Can We Talk?

OK, hands up: Who thinks open adoption needs reform?

If you raised your hand, you’re not alone. Lots of people who have gone through the process (and even those who haven’t) believe that open adoption is ripe for an overhaul. Here are some of the common complaints:

Waiting adoptive parents shouldn’t have to wait so long. The application and home study process needs to be streamlined. Decisions need to be made faster, easier. There needs to be less red tape and more pre- and post-adoption education and support. Building a family shouldn’t take forever, cost a fortune, or sentence unsuspecting parents to a lifetime of uncertainty and problems.

As for a pregnant woman who may be considering adoption, don’t make any assumptions about her. Just because she’s thinking about placing her baby for adoption doesn’t mean she will. And don’t call her a birth mother until she’s relinquished her child. Explain her options, including parenting (especially parenting), and give her all the information, guidance and support she needs to make an informed decision.

And whatever she chooses to do in the end, don’t pressure her or judge her. If she decides to parent, so be it. If she decides to place her baby with an adoptive family, don’t pander to her. And afterwards, don’t forget her. Even if adoption is her decision, it doesn’t come without a cost. Help her grieve her loss, deal with the pain and move forward with her life.

And that’s just on the adoptive parents and the birth mother side of things. We haven’t even touched on the most important — and overlooked — part of the equation: the children of open adoption and their best interests, whatever that means.

So, lots to consider. Just thinking about it kind of makes your head spin.  Where to start? What difference can  one person make? There’s just too many obstacles, too many barriers, too many complicated things to worry about, too many…

But hey, isn’t that how open adoption looks when you’re just starting out? Just Google “open adoption” and “overwhelming” and see for yourself. You wonder how in the world does anyone ever get through it. But they do.

Well, as one of those people who has gone through the process and made it back more or less intact, why don’t I start? Right here, right now. I don’t have any grand idea or manifesto. Heck, I don’t even have an editor. What I do have is this little virtual soapbox.

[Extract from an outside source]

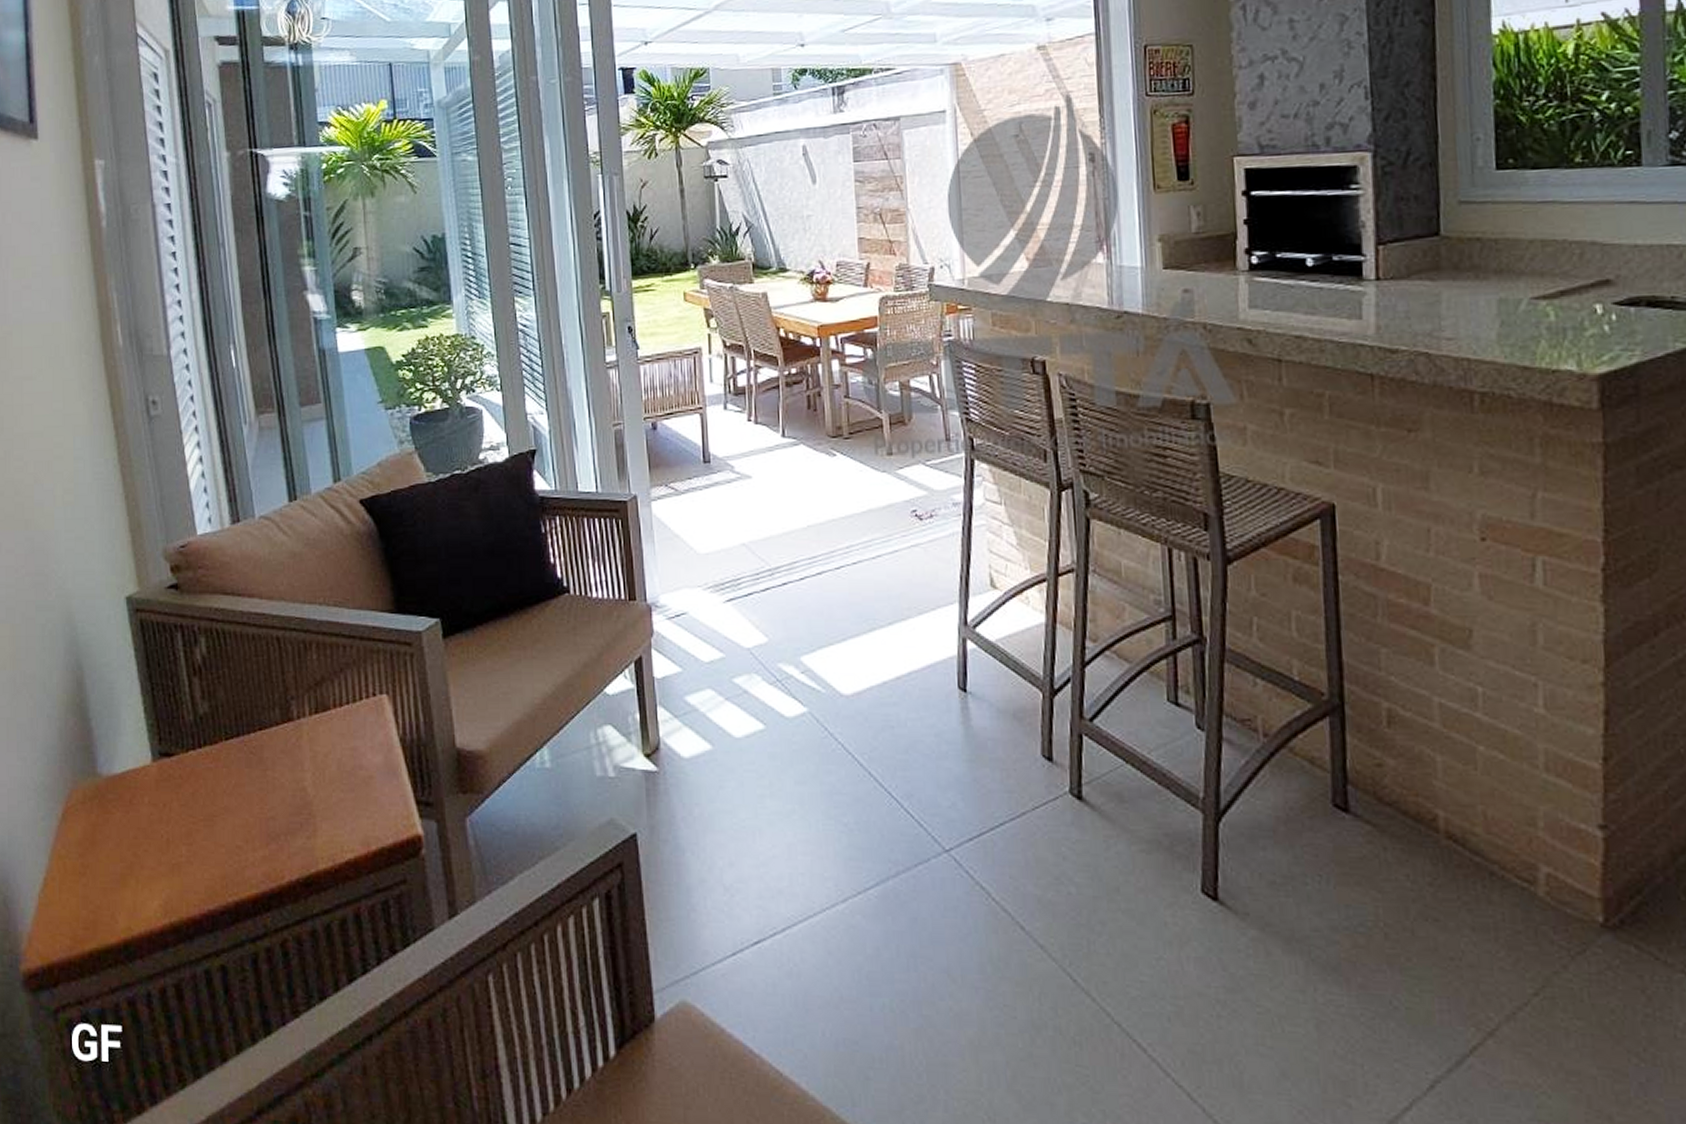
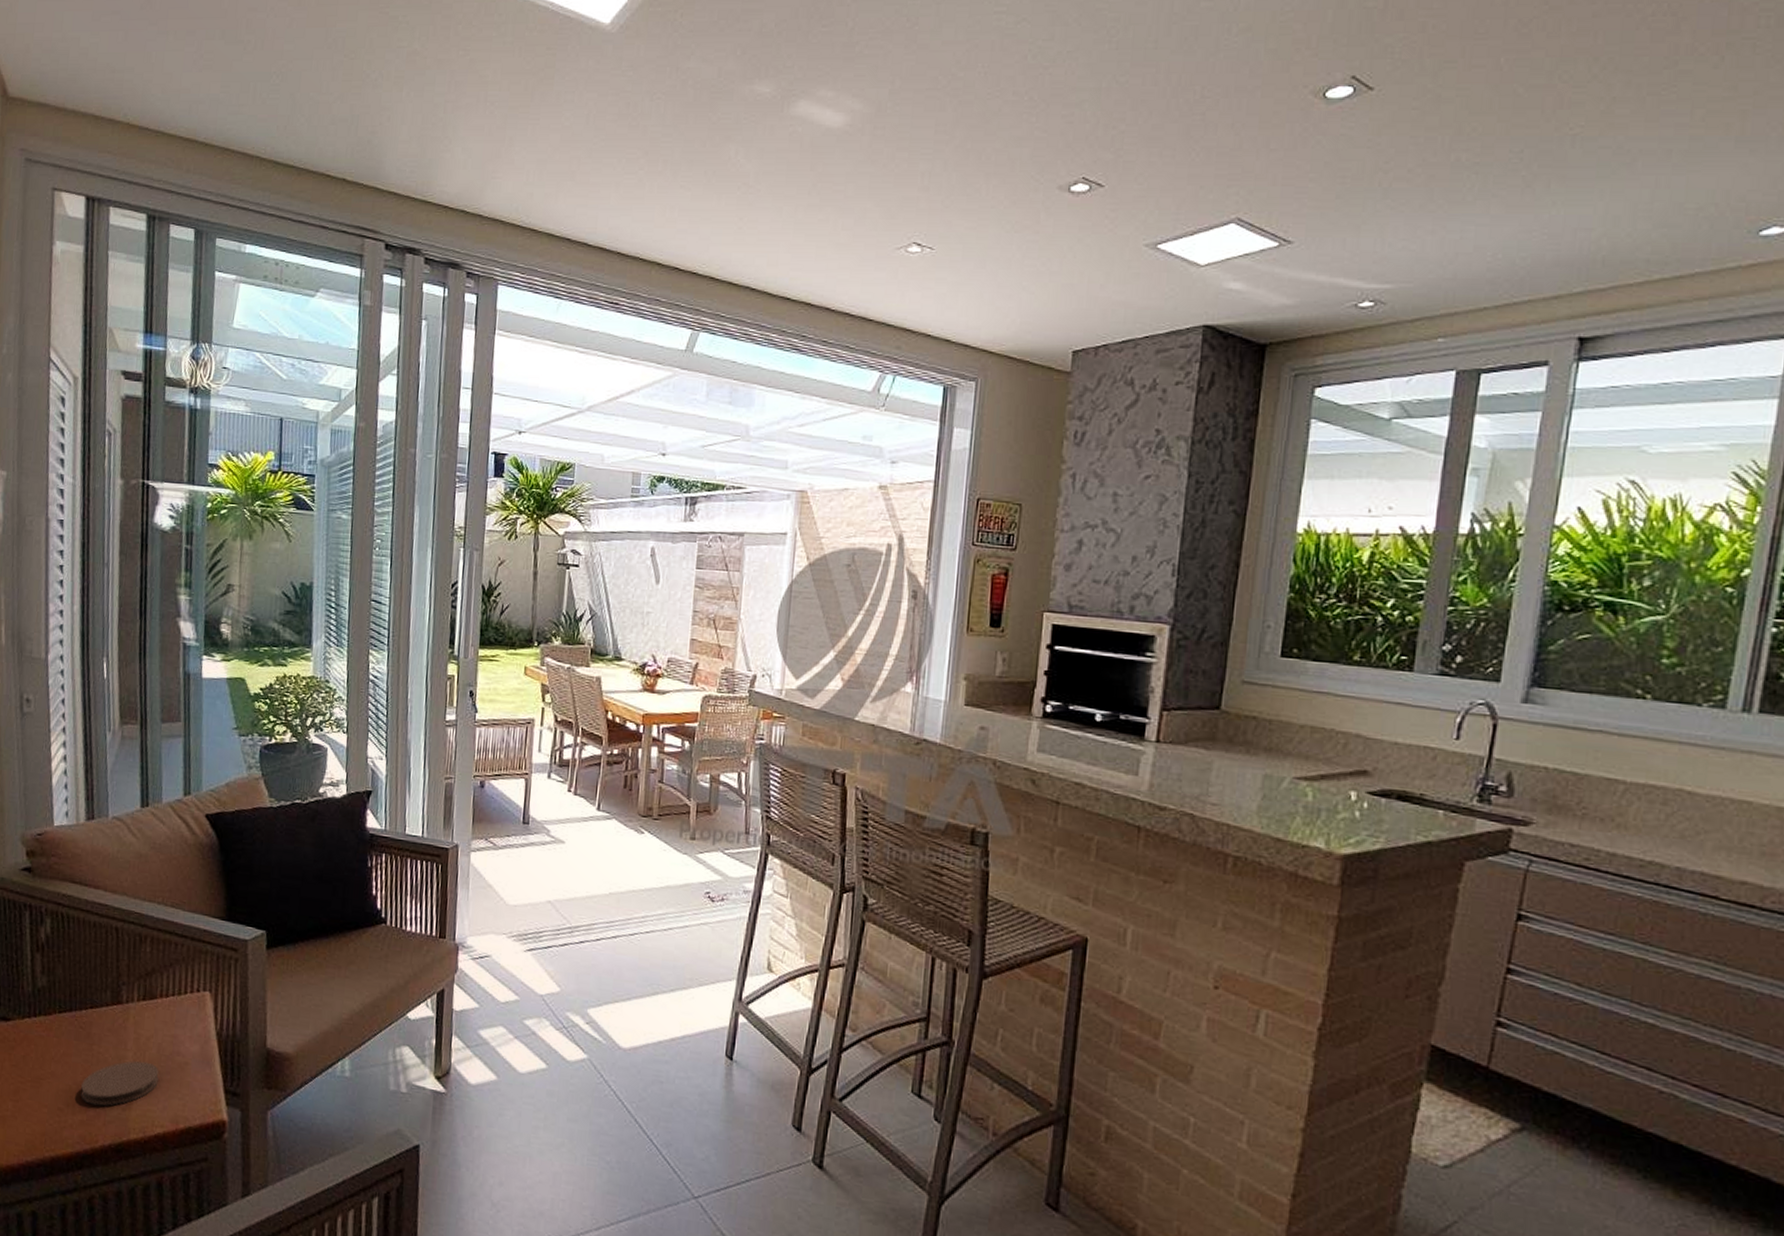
coaster: none [259,781,342,837] -> present [81,1061,159,1106]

And a boatload of questions. Over the next little while I plan to use this  space to ask them. And, every now and then, to come up with a few answers of my own.

Let me know what your questions are. And when I do stick my neck out and suggest something new or novel let me know if you agree with me. Let me know if you don’t. If you think I’m completely out to lunch or you have a better idea about how to do things, feel free to weigh in with your comments. I don’t pretend to know everything, most of the time anyway, although my sons may beg to differ.

I’m hoping that once we get talking, others will join in. Maybe it will change things. Maybe it won’t. This is National Adoption Month, after all. Anything’s possible. At the very least it could introduce us to new people and points of view. And who knows, it could get us thinking about open adoption in ways we might not have considered before. I’m looking forward to it. I hope you get something out of it, too.

What do you think of open adoption? What do you like or don’t like about the process? What needs to be changed? How would you make it better? Please leave your comments in the section below.

(Photo credit: lawgeek)

2 thoughts on “Can We Talk?”

  1. What do you think needs to change specifically? Just support for the mother? And thinking of what’s best for the kids? I am not really seeing from this what they have now that you don’t like. Just wondering.

    Also, what about for older kids with access to parents? It does feel like sometimes the kids’ rights are second to the birth parents rights. And even, as someone who wants to adopt, I question the whole “biology is the most important thing ever” attitude. I understand the importance of knowing who they are and having a connection but to disrupt lives to make sure they have visits frequently? I just don’t feel comfortable with that. When is it the best thing for the child versus the birth parents? What about the adoptive parents? When you adopt, don’t you hope for a bit of normalcy and being a family unit? It just gets complicated and I’m sure it scares a lot of people away. I guess having biological family who wasn’t in my life, I would have hated to see anyone force them into my life when they weren’t healthy for me…and a lot of people (including my step dad) have been more family than my bio family… why are they important? because a sperm and an egg met? Hmmm.

  2. It’s a complex issue, Stacey, and I don’t think there’s just one way of looking at it or, for that matter, one way of answering it. Keeping families together should be the top priority. But in those cases where there’s evidence of a child being abused or neglected, action needs to be taken. Each case is different and needs to judged on its own merits. And while “the best interests of the child” should always come first, there’s no consensus on what that means exactly, which only muddies the water further. But don’t give up. Try to see things from the other side. It may not answer your question any more than I have, but it could help you understand how and why a particular decision was made.